Deuxième meilleure équipe de la saison régulière, les Jets ont aussi la deuxième formation la plus jeune de tout le circuit, dans lequel on retrouve le Québécois Mathieu Perreault. Ils sont gros, rapides et très talentueux pour marquer des buts et en empêcher. Avec un gardien comme Connor Hellebuyck, candidat au trophée Vézina, des défenseurs comme Tyler Myers et Dustin Byfuglien et une attaque menée par Mark Scheifele, cette équipe est redoutable.

Mais l’est-elle aux yeux des Golden Knights? Sûrement pas, car eux aussi ont un coffre d’outils bien garni.
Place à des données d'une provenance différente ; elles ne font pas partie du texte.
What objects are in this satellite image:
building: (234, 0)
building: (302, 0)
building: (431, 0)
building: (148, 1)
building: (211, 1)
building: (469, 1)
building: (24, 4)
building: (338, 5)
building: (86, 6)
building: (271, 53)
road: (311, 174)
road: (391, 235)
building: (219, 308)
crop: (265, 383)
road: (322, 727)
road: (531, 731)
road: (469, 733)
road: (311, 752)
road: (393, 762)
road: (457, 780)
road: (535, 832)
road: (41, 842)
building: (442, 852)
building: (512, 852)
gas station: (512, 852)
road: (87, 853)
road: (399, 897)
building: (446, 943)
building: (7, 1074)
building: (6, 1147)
D’abord, il y a Marc-André Fleury qui, à lui seul, permet aux Golden Knights de briller, car il corrige plusieurs lacunes. Mais Fleury compte sur un impressionnant personnel de soutien en Nate Schmidt et Shea Theodore sans oublier l’autre vedette québécoise, Jonathan Marchessault, qui se charge de marquer des buts au même rythme que William Karlsson. Ici aussi, la rapidité est de mise et l’exécution est meilleure que quiconque. Même si on aime toujours lui attribuer le titre d’équipe Cendrillon, entendons-nous pour dire que Cendrillon est une tout autre bête à Vegas que dans les contes de fées.
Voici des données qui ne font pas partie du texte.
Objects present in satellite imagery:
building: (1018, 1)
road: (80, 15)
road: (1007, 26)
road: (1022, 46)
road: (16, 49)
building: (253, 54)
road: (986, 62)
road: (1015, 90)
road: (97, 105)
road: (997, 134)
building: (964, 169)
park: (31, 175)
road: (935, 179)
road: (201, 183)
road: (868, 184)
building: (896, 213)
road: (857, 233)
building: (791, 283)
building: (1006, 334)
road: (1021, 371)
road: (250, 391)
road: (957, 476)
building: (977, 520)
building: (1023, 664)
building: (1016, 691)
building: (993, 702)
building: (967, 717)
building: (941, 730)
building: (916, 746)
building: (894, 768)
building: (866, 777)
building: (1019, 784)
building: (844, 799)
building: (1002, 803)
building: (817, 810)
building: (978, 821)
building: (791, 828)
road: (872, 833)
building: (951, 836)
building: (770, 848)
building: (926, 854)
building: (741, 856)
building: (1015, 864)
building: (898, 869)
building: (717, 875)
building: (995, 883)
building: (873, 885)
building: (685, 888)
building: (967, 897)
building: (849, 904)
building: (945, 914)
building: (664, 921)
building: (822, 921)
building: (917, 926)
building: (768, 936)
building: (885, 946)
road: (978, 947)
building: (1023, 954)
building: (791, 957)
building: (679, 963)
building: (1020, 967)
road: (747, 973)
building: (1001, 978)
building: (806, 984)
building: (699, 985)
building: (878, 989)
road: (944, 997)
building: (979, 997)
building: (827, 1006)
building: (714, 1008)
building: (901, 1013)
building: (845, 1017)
Cette série sera plus qu’enlevante, elle sera une vitrine de ce que la LNH devient.

Washington c. Tampa

Comment résister à enfin voir Alexandre Ovechkin dans une finale d’Association?

Impossible!

Depuis le temps qu’on le compare à Sidney Crosby, qu’on le critique de ne pas avoir été capable de mener son équipe plus loin que deux rondes, le voici enfin, Alexandre le Grand! Et il n’est pas seul. Il apporte des amis tout aussi doués au cours des présentes séries. On a qu’à penser aux Oshie, Kuznetsov et Carlson. Sans oublier la magnifique histoire de Braden Holtby. Il a connu une saison à la Carey Price, il s’est comporté en véritable pro après avoir réchauffé le banc au cours des deux premiers matchs des séries et le voilà revenu au sommet de son art. Les Capitals ont cumulé le moins de points de toutes les équipes du carré d’as, en soi, cela réduit le fardeau des attentes. Mais il y en a tout de même!
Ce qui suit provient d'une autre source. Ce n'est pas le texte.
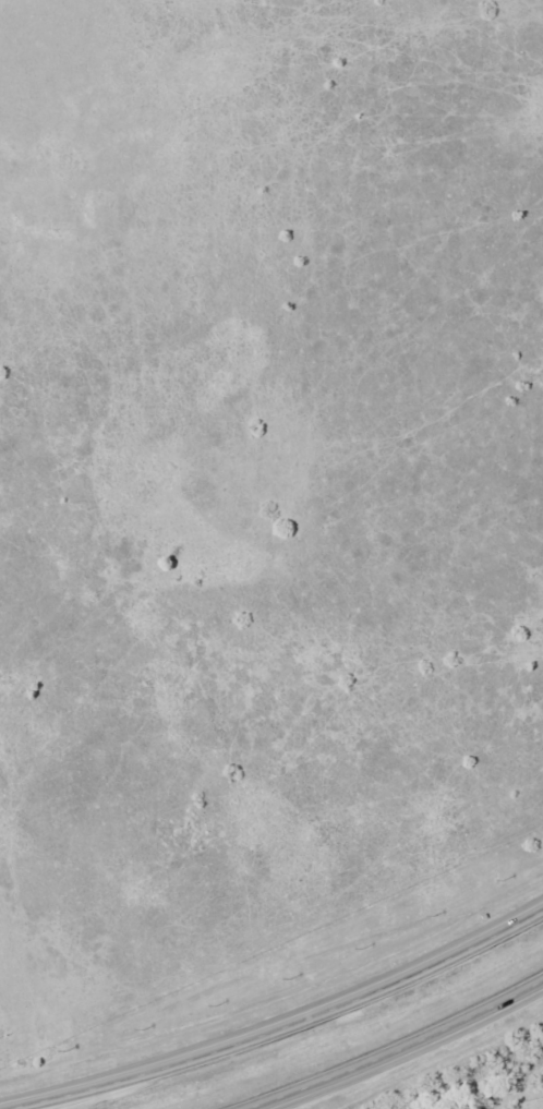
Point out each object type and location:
road: (278, 1020)
road: (403, 1059)
railway: (473, 1091)

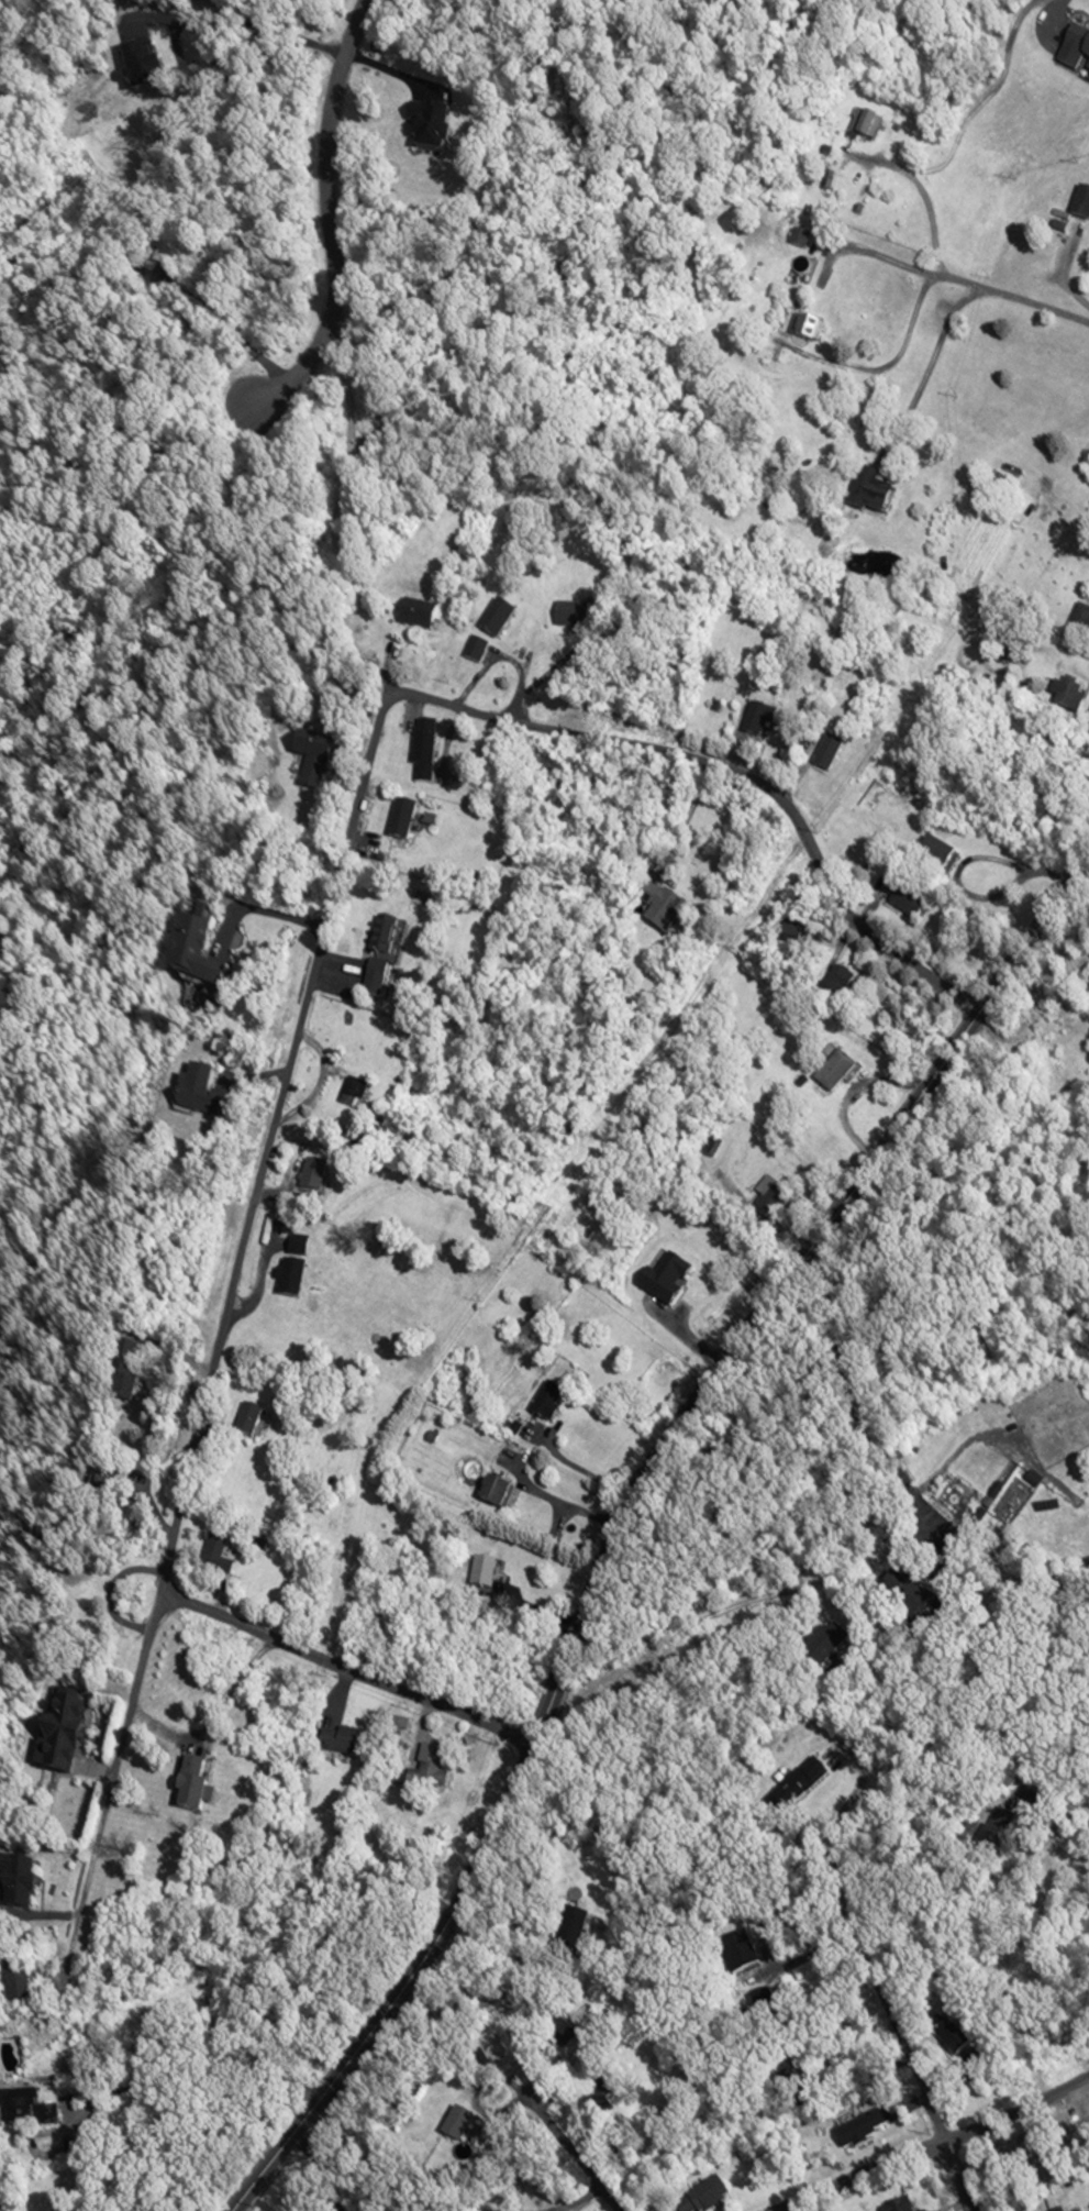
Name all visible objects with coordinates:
building: (1076, 47)
building: (862, 127)
road: (925, 198)
building: (1080, 205)
road: (330, 227)
road: (961, 281)
building: (802, 329)
road: (822, 357)
road: (927, 365)
building: (867, 493)
building: (414, 616)
building: (568, 618)
building: (494, 621)
building: (1078, 622)
building: (473, 651)
building: (1066, 698)
building: (753, 724)
building: (824, 757)
building: (421, 759)
building: (309, 769)
road: (733, 776)
building: (399, 822)
building: (934, 858)
road: (787, 902)
building: (902, 903)
building: (656, 907)
road: (261, 912)
building: (790, 937)
building: (191, 952)
building: (375, 961)
building: (835, 988)
building: (831, 1073)
building: (198, 1097)
building: (705, 1147)
building: (309, 1179)
building: (769, 1199)
building: (294, 1248)
building: (663, 1280)
building: (286, 1282)
road: (218, 1330)
building: (123, 1376)
road: (851, 1396)
building: (544, 1404)
building: (244, 1423)
road: (581, 1468)
building: (100, 1493)
building: (493, 1497)
road: (562, 1504)
road: (626, 1520)
building: (215, 1560)
building: (480, 1575)
building: (909, 1605)
road: (686, 1626)
building: (819, 1644)
road: (350, 1663)
building: (57, 1738)
building: (340, 1746)
building: (421, 1773)
building: (800, 1783)
building: (187, 1786)
building: (992, 1831)
building: (14, 1887)
building: (568, 1921)
building: (737, 1953)
building: (11, 1987)
road: (476, 2009)
building: (581, 2018)
building: (947, 2038)
road: (206, 2062)
road: (905, 2079)
building: (14, 2104)
building: (589, 2104)
road: (927, 2136)
road: (587, 2160)
road: (317, 2169)
building: (700, 2197)
building: (897, 2207)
Peut -être pas autant qu’à Tampa par contre. Cette équipe, qui a raté les séries l’an dernier en raison d’une hécatombe de blessures, notamment à Steven Stamkos, a rebondi de brillante façon. La tête du classement dans l’Est lui a appartenu et au cours des 82 matchs en saison régulière le Lightning à étalé sa domination aux quatre coins du circuit. En séries, Steven Stamkos n’a peut-être pas été aussi efficace, mais avec des joueurs comme Kucherov, Palat, Point, Hedman, McDonagh et Vasilevskiy, tout fonctionnait comme sur des roulettes! Avec un contingent de Québécois (Gourde, Paquette, Killhorn) qui contribuent au succès de l’équipe, Tampa nous séduit.

Ils ne sont plus que quatre. Quatre équipes qui nous offrent de bonnes raisons pour veiller tard avec elles. Car, faut bien l’admettre, les séries éliminatoires sont une maîtresse irrésistible.